Esquema na Eletronuclear envolveu empresas de outros países
Foto: CESTGEN/RJ

A Operação Fiat Lux, que tem como um dos alvos o ex-ministro Silas Rondeau, é desdobramento das operações Radioatividade, Pripyat, Irmandade e Descontaminação, que apuraram desvios de recursos em contratos da Eletronuclear.

A Lava Jato pediu também o sequestro de bens dos investigados e de suas empresas.

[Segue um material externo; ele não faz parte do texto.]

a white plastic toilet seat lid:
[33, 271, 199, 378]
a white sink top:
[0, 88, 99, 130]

Segundo a investigação, a partir da colaboração premiada dos empresários presos na Operação Blackout, realizada em 2017, foi descoberto o pagamento de propinas em pelo menos seis contratos firmados pela Eletronuclear. Segundo o MPF, os recursos eram desviados por meio de subcontratação fictícia de empresas de serviços e offshores, que distribuíam os valores entre os investigados.

Os investigadores apontam que o pagamento de propina começou após o almirante Othon Pinheiro assumir a presidência da estatal.

Parte do esquema teria envolvido empresas no Canadá, na França e na Dinamarca. Por isso, o MPF solicitou a cooperação internacional e irá compartilhar o material da investigação com o Ministério Público desses países.

Os mandados de prisão estão sendo cumpridos no Rio de Janeiro, São Paulo, Brasília, Barueri (SP), Petrópolis (RJ) e Niterói (RJ).